- **Data extracts**:
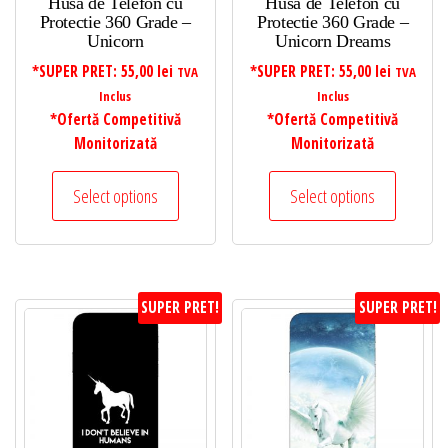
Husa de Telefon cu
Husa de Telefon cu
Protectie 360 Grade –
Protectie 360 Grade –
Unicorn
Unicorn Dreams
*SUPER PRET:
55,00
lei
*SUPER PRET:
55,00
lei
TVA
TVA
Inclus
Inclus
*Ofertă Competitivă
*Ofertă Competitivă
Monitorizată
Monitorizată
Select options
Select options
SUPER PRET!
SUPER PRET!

---

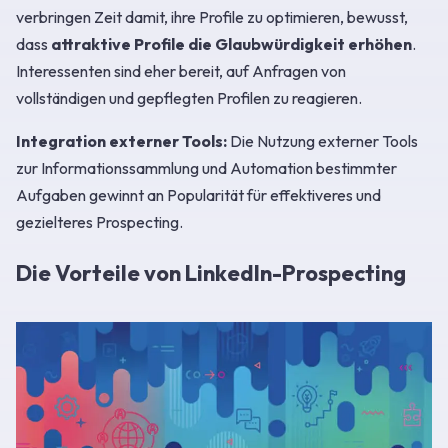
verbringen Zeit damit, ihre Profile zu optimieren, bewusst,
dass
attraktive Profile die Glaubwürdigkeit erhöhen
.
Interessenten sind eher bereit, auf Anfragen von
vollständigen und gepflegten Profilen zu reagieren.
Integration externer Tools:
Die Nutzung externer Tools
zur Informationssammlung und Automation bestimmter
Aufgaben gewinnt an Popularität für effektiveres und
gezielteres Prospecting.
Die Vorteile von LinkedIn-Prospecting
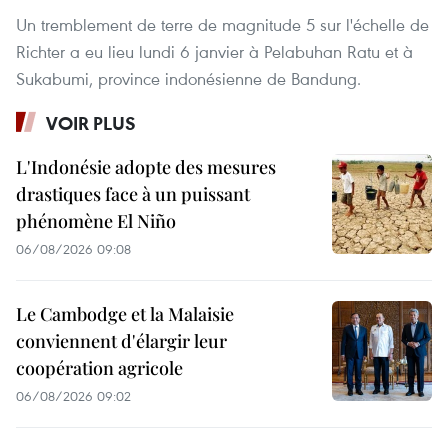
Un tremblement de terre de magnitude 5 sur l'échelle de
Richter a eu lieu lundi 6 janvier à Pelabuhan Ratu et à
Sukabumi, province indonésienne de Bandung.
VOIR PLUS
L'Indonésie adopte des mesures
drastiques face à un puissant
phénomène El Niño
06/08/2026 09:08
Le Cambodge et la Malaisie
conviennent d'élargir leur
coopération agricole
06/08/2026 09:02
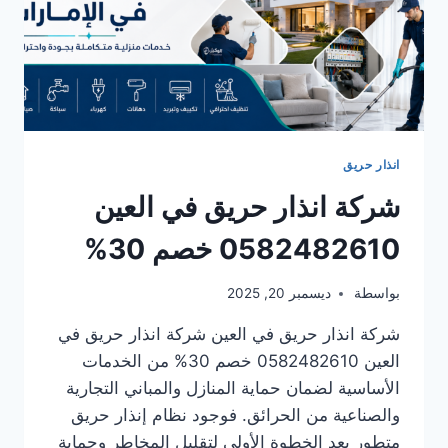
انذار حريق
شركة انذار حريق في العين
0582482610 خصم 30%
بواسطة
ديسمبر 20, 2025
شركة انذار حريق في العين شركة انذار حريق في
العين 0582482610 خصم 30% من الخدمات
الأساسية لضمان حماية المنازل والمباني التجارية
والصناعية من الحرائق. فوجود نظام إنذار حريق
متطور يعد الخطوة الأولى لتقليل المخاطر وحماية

- **Your instructions**:
Please output, exactly as written, the lines above from the one holding "phénomène El Niño" through the one holding "متطور يعد الخطوة الأولى لتقليل المخاطر وحماية", both included, with the pictures omitted.

- **Solution**:
phénomène El Niño
06/08/2026 09:08
Le Cambodge et la Malaisie
conviennent d'élargir leur
coopération agricole
06/08/2026 09:02
انذار حريق
شركة انذار حريق في العين
0582482610 خصم 30%
بواسطة
ديسمبر 20, 2025
شركة انذار حريق في العين شركة انذار حريق في
العين 0582482610 خصم 30% من الخدمات
الأساسية لضمان حماية المنازل والمباني التجارية
والصناعية من الحرائق. فوجود نظام إنذار حريق
متطور يعد الخطوة الأولى لتقليل المخاطر وحماية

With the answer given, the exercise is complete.